Si cette attitude de la majorité de la population peut être critiquée, elle mérite aussi d’être comprise, surtout lorsqu’elle concerne les personnes de bonne volonté. La ruse permanente du système fonctionne par une pression invisible sur la population, une pression économique en premier lieu. Cette ruse ne cesse à la fois de distiller un sentiment omniprésent de peur chez chacun, et de présenter les choses autrement qu’elles sont (ce que Marx a appelé le « fétichisme »). Cette ruse permanente a de quoi désorienter – et c’est ce à quoi elle vise. Bien sûr, il existe une minorité lucide de la population qui arrive à avoir conscience de ce qui advient et de ce que nous pouvons et devons faire. Ce n’est pas de cette minorité dont nous parlons ici, ni de la partie de la population qui veut sa servitude, mais de la majorité silencieuse. Pour la majorité silencieuse n’accédant pas aux postes de responsabilités, leur réaction à cette situation complexe, trompeuse et douloureuse est de se retirer dans la sphère privée, de fonctionner par adaptation économique et sociale superficielle, tout en cultivant son jardin personnel. Cela entraîne chacun dans un anonymat, voire dans une dépersonnalisation, qui s’oppose par nature à l’être-soi, à la vérité et à l’inventivité dont nous avons tant besoin existentiellement et collectivement. En conséquence de ce réflexe compréhensible même si problématique, cette majorité silencieuse en est venue à tomber dans le scepticisme, l’amertume, le pessimisme existentiel, et même la passivité, la démoralisation, derrière une indifférence de façade. S’est ainsi développé un sentiment généralisé d’impuissance faisant le jeu du système parce que n’apparaît pas d’autre solution que celle du moindre pire. Le système a été efficace, et il risque de l’être encore sous sa nouvelle forme, car il sait provoquer le pessimisme existentiel et l’acceptation passive qui va de pair, même s’il ne provoque pas forcément l’adhésion active.

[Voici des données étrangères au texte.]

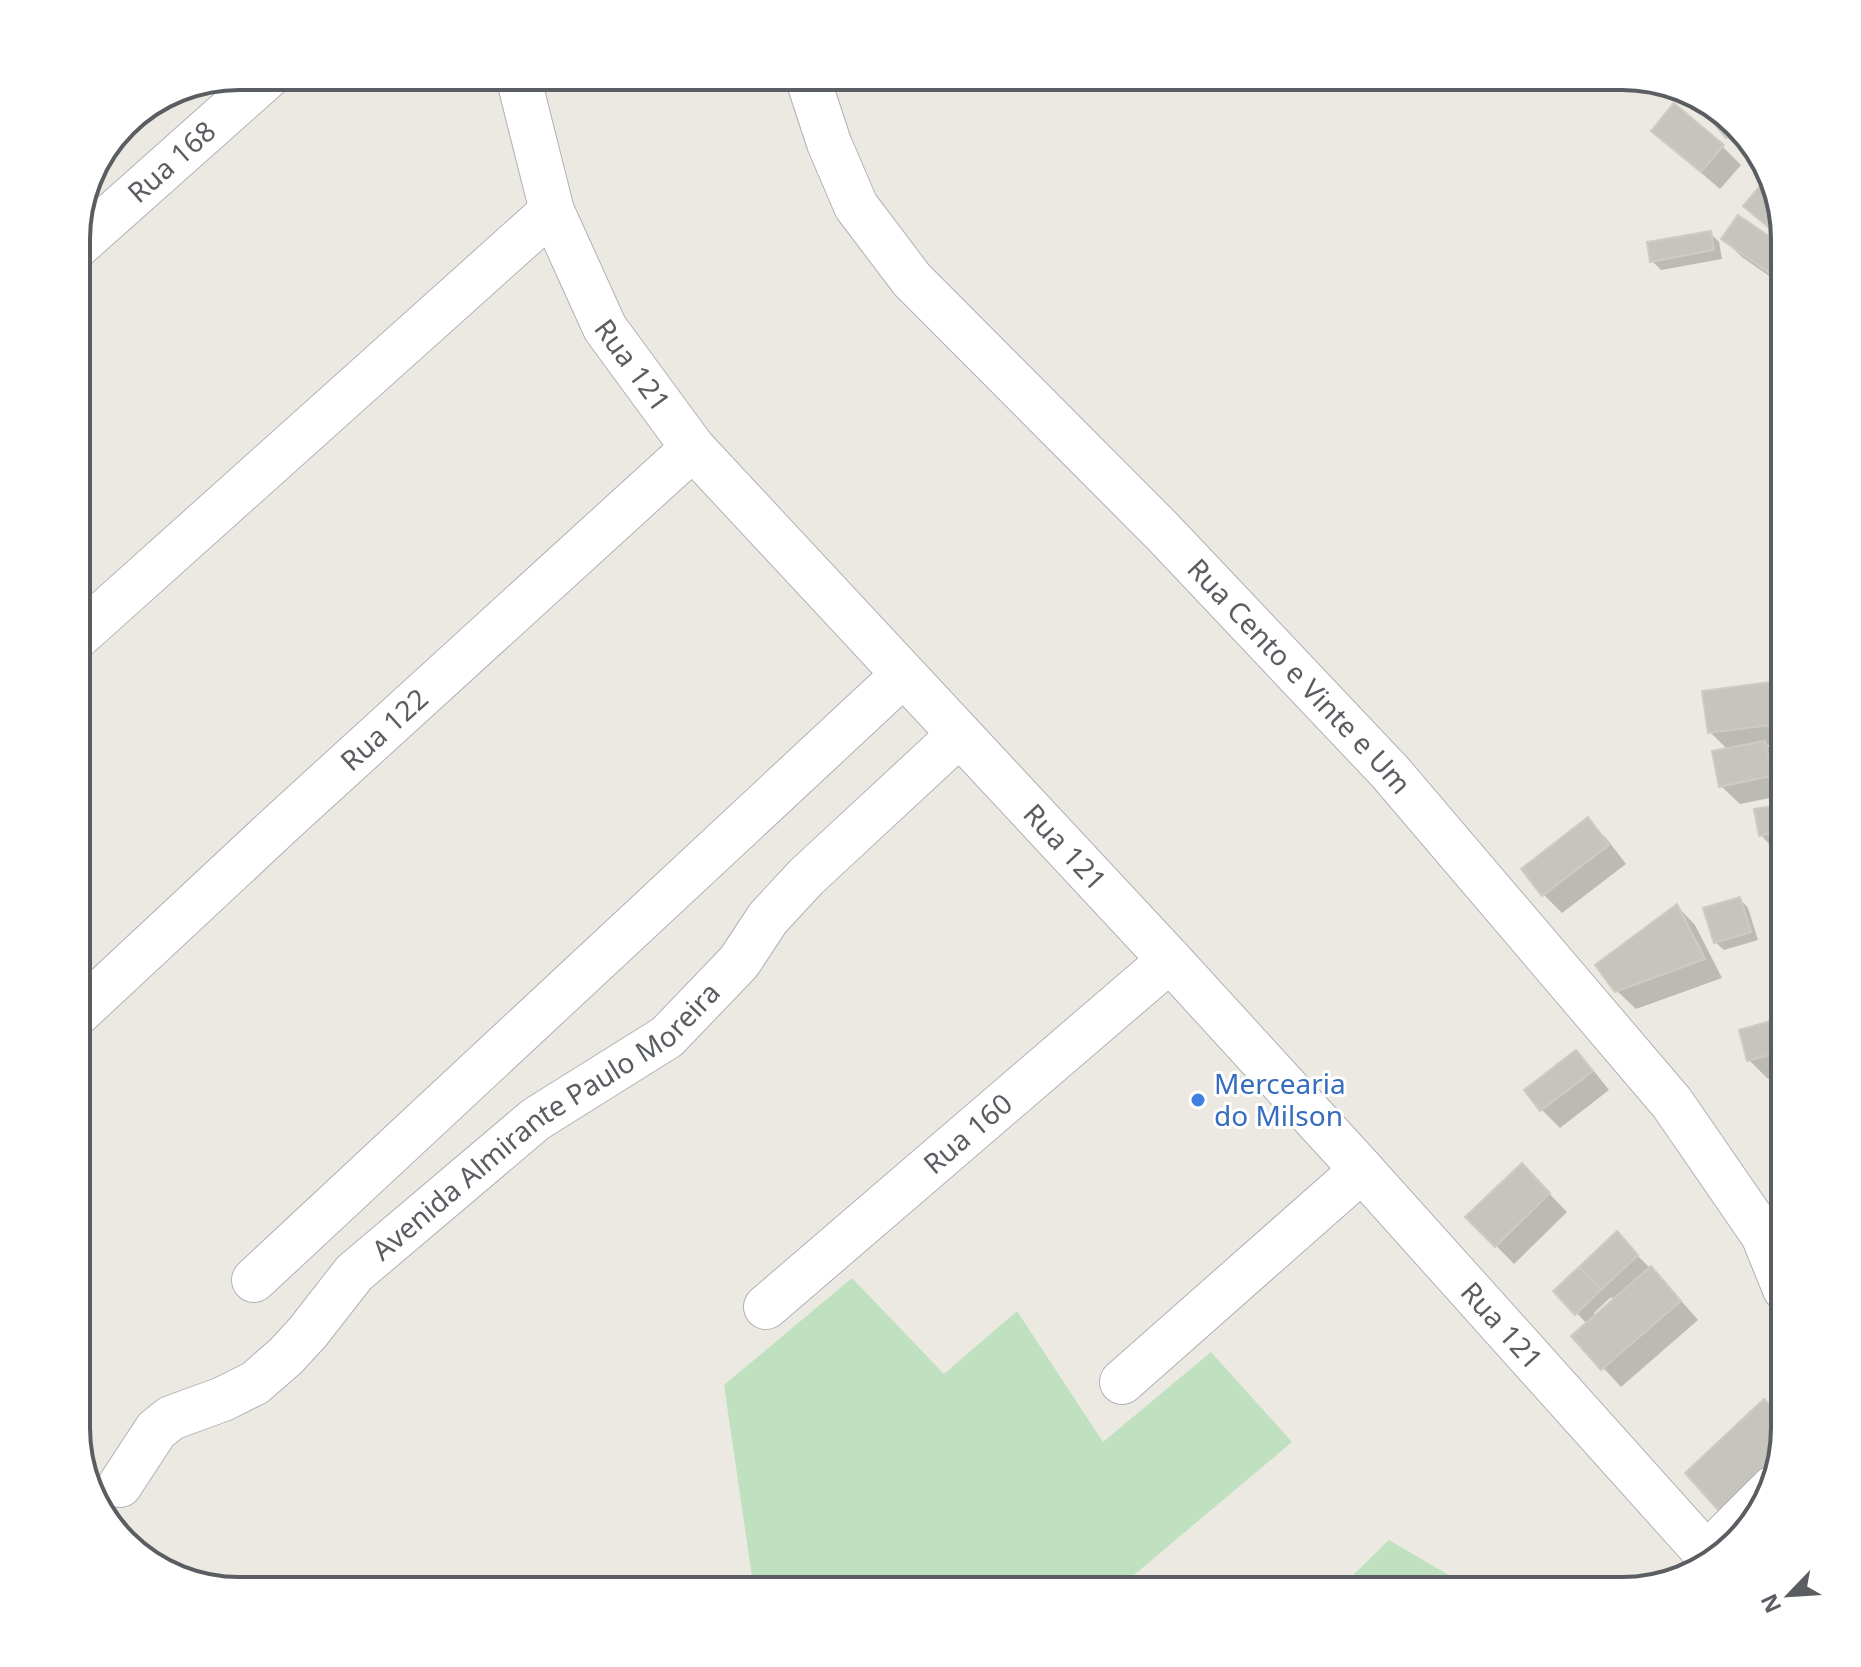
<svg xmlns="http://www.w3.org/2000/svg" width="1861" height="1667" font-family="'Noto Sans',sans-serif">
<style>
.green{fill:#c0e1c0}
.shadow{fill:#0003;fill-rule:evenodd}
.building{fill:#c7c4be;stroke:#cfcbc1;stroke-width:2}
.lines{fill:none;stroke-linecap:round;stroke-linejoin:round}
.minor-casing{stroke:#afb2b6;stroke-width:46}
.minor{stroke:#fff;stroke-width:44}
.shop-dot{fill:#3f7fe0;stroke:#fff;stroke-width:3}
.labels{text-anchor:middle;stroke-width:6;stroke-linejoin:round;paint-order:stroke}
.street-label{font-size:28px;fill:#5a5d61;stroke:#fff}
.shop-label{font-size:28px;fill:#366cbe;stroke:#fff;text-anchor:start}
.rim{fill:none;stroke:#5a5d61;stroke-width:4}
</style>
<rect width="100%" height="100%" fill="#ebe9e2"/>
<g class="green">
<path d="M852,1278L944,1374L1017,1311L1103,1442L1211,1352L1292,1442L1115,1591H739L752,1577L724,1385Z"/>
<path d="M1389,1540L1476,1591H1337Z"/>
</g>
<g class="shadow">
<path d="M1737,123L1754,148L1746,155L1727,137Z"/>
<path d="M1654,130L1723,147L1741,165L1720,189L1673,149Z"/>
<path d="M1710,233L1719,242L1722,259L1661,270L1652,261Z"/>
<path d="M1723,239L1785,249V287L1742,257Z"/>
<path d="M1785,682V743L1767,745L1783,762L1785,772V795L1740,804L1721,786L1728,750L1710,732Z"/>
<path d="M1785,806V840L1769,844L1761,835Z"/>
<path d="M1588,820L1606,838L1626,864L1562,913L1544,895L1524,869Z"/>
<path d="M1740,899L1748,908L1758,940L1724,950L1715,942Z"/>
<path d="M1677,906L1695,925L1722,978L1636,1009L1617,991Z"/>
<path d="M1785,1019V1074L1768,1079L1749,1060L1741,1032Z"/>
<path d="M1576,1052L1594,1071L1609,1090L1560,1128L1542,1110L1527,1090Z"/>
<path d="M1540,1184L1567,1212L1514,1264L1468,1217Z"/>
<path d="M1635,1253L1669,1287L1698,1320L1621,1387L1574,1336L1587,1324L1556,1291ZM1611,1297L1614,1300L1597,1316L1594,1313Z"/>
<path d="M1785,1438L1772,1491L1687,1473Z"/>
</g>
<g class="building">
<path d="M1684,88L1737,123L1739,127L1726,138Z"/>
<path d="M1674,103L1724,145L1701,172L1651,131Z"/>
<path d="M1765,180L1775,188L1785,241L1743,206Z"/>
<path d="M1738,215L1785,247V284L1721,239Z"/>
<path d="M1711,231L1714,250L1650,262L1647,242Z"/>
<path d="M1785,680V723L1708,733L1702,691Z"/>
<path d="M1765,741L1772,776L1719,787L1712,751Z"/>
<path d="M1785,804V830L1759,836L1754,809Z"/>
<path d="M1588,817L1609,845L1542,896L1521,869Z"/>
<path d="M1740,897L1751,932L1714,943L1703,908Z"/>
<path d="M1677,904L1705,959L1615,992L1595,965Z"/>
<path d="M1785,1017V1051L1747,1061L1739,1030Z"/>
<path d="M1576,1050L1593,1071L1540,1111L1524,1090Z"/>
<path d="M1522,1163L1550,1193L1495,1247L1465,1217Z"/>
<path d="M1617,1231L1638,1255L1601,1290L1579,1267Z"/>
<path d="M1651,1266L1681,1301L1601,1370L1571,1336Z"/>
<path d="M1579,1267L1601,1290L1575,1315L1553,1291Z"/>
<path d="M1764,1399L1785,1421V1438L1781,1456L1720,1512L1685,1473Z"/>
</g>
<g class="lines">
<g class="minor-casing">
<g id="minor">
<path id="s1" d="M518,76L552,211L605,328L693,448L1170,960L1362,1170L1712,1560"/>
<path id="s2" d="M807,76L829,143L856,206L912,280L1162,531L1390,772L1672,1103L1763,1235L1785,1289"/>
<path id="s3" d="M76,247L268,76"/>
<path d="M76,638L552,211"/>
<path id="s4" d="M76,1015L285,820L693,448"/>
<path d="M254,1280L903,675"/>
<path id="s5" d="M766,1307L1170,960"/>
<path d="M1122,1382L1362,1170"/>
<path id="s6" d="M120,1485L156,1430L171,1418L223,1399L255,1383L286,1356L308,1332L354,1273L536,1119L667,1037L739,962L768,918L806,877L959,735"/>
<path d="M1707,1554L1773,1488"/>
</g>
</g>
<use href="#minor" class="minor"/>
</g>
<circle class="shop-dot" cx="1198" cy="1100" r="8"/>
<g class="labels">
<g class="street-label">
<text dy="10" stroke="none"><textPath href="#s3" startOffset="128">Rua 168</textPath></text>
<text dy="10" stroke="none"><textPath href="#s1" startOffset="314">Rua 121</textPath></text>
<text dy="10" stroke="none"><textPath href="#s2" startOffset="786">Rua Cento e Vinte e Um</textPath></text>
<text dy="10" stroke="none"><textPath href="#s4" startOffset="420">Rua 122</textPath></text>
<text dy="10" stroke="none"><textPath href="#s1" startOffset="962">Rua 121</textPath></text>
<text dy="10" stroke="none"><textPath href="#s6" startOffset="570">Avenida Almirante Paulo Moreira</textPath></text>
<text dy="10" stroke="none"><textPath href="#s5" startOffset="266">Rua 160</textPath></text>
<text dy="10" stroke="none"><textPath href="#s1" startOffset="1610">Rua 121</textPath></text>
</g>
<g class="shop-label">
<text x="1214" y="1094">Mercearia<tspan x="1214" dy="32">do Milson</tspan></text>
</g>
</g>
<path d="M0 0H1861V1667H0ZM239 90H1622A149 149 0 0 1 1771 239V1428A149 149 0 0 1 1622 1577H239A149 149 0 0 1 90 1428V239A149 149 0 0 1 239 90Z" fill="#fff" fill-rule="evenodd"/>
<path class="rim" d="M239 90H1622A149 149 0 0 1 1771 239V1428A149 149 0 0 1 1622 1577H239A149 149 0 0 1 90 1428V239A149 149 0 0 1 239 90Z"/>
<g transform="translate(1789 1595) rotate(245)" stroke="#ffffff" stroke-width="6" paint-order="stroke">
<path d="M0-6L14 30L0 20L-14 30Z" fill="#5a5d61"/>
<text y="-12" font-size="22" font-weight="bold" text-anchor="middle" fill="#5a5d61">N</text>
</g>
</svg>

Nombre de personnes de bonne volonté se sont ainsi retrouvées prises à un piège – celui de ce qu’on a pu appeler la condition néolibérale (Pierre Dardot, Christian Laval [2], Roland Gori [3]). Ce piège est d’autant plus retors que tout est fait pour nous amener à y participer, parce qu’il est difficile de lui échapper et d’en comprendre les ruses.

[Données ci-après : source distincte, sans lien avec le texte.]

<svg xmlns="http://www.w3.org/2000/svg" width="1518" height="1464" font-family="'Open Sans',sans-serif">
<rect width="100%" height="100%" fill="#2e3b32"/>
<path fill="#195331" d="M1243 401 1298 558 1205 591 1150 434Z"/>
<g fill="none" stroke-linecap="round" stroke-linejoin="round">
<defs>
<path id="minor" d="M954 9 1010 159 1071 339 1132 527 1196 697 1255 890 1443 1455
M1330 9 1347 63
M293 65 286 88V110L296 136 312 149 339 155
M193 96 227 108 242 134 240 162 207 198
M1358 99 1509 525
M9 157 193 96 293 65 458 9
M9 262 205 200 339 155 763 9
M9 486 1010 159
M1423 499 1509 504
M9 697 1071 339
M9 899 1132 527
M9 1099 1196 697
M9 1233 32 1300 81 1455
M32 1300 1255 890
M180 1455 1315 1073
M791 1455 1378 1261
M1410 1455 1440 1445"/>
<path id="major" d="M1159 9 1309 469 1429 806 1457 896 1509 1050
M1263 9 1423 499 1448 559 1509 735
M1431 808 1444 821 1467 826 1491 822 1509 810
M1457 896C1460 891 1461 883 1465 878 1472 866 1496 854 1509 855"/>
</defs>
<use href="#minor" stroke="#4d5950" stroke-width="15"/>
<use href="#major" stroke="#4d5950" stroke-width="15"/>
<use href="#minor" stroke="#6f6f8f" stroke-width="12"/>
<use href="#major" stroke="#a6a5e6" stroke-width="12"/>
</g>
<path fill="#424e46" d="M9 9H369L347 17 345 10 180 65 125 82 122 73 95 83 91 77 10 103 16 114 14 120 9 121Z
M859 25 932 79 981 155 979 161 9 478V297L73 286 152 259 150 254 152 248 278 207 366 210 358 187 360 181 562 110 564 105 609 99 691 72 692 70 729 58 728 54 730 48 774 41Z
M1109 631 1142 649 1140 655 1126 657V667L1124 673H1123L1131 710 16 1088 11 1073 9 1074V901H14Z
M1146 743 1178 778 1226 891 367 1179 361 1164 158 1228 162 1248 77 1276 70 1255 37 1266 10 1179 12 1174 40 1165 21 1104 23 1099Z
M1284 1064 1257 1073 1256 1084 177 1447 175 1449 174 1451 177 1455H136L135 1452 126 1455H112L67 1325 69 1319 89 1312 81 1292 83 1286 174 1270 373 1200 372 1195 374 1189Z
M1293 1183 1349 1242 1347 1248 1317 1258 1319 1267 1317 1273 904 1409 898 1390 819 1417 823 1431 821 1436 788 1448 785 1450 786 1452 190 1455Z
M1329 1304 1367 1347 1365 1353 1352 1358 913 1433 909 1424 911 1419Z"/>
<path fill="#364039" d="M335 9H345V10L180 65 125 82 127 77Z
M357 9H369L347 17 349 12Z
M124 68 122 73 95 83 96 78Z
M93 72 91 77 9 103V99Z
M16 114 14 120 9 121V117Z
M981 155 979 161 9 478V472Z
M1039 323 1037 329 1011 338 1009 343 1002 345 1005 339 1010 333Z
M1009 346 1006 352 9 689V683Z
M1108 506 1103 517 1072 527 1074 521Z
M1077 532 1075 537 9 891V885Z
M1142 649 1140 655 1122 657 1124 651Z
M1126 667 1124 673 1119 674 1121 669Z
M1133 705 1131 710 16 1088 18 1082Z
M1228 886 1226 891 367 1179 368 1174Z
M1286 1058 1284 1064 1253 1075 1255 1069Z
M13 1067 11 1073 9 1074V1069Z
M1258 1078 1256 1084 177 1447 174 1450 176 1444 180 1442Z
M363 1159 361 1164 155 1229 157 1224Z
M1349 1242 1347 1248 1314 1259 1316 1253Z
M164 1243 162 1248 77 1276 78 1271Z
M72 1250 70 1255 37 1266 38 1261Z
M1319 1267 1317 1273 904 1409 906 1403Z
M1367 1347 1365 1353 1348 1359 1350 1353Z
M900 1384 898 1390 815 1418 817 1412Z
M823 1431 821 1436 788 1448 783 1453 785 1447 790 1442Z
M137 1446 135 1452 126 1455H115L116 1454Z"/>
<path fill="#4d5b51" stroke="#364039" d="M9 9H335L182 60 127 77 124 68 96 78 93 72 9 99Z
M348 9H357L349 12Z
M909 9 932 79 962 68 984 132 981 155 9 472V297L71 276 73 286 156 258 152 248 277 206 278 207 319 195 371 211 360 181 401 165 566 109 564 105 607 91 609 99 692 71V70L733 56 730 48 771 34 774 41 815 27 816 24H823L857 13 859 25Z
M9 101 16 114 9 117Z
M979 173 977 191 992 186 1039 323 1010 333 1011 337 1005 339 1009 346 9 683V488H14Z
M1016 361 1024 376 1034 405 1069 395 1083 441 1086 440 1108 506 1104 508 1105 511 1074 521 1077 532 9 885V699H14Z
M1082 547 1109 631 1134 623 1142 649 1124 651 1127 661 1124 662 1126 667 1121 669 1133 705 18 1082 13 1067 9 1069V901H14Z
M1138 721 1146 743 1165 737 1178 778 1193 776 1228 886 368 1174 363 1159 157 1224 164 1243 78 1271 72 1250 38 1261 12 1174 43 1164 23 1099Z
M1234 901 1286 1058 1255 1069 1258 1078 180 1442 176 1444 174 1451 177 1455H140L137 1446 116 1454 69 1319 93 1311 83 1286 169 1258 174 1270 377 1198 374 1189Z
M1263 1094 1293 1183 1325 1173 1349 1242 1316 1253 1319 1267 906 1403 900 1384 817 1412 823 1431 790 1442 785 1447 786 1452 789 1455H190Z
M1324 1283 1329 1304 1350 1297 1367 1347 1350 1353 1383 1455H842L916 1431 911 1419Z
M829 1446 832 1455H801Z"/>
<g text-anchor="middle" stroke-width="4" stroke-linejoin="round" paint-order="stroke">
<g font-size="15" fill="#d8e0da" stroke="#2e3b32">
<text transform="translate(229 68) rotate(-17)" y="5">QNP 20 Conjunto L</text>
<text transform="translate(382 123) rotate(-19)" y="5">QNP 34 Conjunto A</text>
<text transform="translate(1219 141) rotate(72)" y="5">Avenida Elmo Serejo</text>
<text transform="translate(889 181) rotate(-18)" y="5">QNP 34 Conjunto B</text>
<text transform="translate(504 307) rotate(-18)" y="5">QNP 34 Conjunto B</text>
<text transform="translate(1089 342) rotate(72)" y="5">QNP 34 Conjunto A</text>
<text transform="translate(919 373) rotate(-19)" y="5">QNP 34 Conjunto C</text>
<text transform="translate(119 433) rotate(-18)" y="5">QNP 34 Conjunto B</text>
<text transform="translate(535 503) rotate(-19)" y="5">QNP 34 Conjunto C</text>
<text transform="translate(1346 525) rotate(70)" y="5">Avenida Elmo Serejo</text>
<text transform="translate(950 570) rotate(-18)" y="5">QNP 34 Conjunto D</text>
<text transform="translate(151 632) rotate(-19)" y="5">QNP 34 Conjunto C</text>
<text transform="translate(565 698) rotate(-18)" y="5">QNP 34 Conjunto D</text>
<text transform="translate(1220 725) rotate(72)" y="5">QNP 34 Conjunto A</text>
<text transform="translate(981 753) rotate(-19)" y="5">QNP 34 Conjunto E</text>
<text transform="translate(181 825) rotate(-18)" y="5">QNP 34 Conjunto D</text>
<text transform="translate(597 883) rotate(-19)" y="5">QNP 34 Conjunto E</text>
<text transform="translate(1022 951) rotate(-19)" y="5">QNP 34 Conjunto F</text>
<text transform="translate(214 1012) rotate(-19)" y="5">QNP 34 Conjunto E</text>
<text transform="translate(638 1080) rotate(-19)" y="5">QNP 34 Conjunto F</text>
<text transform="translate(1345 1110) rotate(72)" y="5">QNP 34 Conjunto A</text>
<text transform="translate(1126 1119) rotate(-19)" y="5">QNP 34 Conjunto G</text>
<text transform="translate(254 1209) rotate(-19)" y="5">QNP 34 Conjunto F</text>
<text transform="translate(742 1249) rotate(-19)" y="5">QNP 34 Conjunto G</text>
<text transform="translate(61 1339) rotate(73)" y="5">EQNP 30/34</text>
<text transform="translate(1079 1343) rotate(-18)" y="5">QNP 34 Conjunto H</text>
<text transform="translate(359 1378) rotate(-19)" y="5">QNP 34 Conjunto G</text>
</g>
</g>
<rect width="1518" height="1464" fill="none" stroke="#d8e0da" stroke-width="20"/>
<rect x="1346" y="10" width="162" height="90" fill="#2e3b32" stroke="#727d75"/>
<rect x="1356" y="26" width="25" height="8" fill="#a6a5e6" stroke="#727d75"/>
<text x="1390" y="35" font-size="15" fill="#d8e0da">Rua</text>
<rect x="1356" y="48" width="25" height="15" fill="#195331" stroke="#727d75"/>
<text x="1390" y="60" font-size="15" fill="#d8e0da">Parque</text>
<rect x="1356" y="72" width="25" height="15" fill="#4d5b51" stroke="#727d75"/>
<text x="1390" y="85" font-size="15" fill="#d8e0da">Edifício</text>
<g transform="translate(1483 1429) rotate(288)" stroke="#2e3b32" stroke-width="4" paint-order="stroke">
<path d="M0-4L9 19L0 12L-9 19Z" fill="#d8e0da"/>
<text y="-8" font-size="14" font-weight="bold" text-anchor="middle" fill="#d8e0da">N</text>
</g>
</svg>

Ce que nous appelons le « système », l’ « occultation du réel » et la « crise » est provoqué par différentes choses :

1. par un agencement de la société et de nos existences au profit de la concentration des richesses et du pouvoir ;

2. et par la participation (à la fois soumise et effective) de la grande majorité de la population à ce « système » et à cette « occultation » entraînant la « crise ».

D’un côté, la crise est bien une « auto-crise » : rien n’est plus néfaste, plus favorable à la soumission et à la déresponsabilisation, que le fait de croire que la crise n’est pas de notre fait, et que nous n’y pouvons dès lors rien. Mais, d’un autre côté, la crise n’est pas non plus « de notre faute ». Elle est provoquée par le système général de pressions sur les conditions d’existence qui a bien été mis en place par une large majorité des élites qui ont abusé de leur pouvoir. La crise nous demande d’être responsables. Il nous faut pour cela nous déprendre du discours punitif du néolibéralisme. Celui-ci, en effet, cherche à passer sous silence la violence et la ruse de cette majorité des élites, et à nous faire croire que c’est la population qui serait coupable d’avoir cru à la solidarité collective que permet l’Etat. Il en ira de même avec le discours néoautoritaire, qui cherchera à nous faire croire que nous sommes coupables d’avoir cru en la démocratie. Etre responsable, reconnaître que l’on s’est trompé et croire en la possibilité d’agir malgré tout s’oppose diamétralement au fait d’être à la fois irresponsable, coupable et existentiellement pessimiste. L’aggravation de la crise systémique est avant tout le résultat d’une ruse très efficace d’une large majorité des élites, et de la participation d’une large majorité de la population à cette ruse. Il est collectivement grand temps de voir cette ruse et de ne plus y participer.

Dans ce cadre, les personnes composant la majorité silencieuse en sont venues à redoubler de pessimisme, voire de désespoir – particulièrement si leur situation économique était fragilisée par la violence du système -, et à laisser souvent de côté (sauf dans l’espace le plus personnel) la partie la plus précieuse de leur personnalité. Pour pouvoir se déployer, celle-ci a en effet socialement besoin d’espoir, de partage, du sentiment de liberté et d’ouverture au devenir – autant de choses que le sujet, lorsque les choses fonctionnent bien, se donne à lui-même autant qu’il le reçoit de son environnement.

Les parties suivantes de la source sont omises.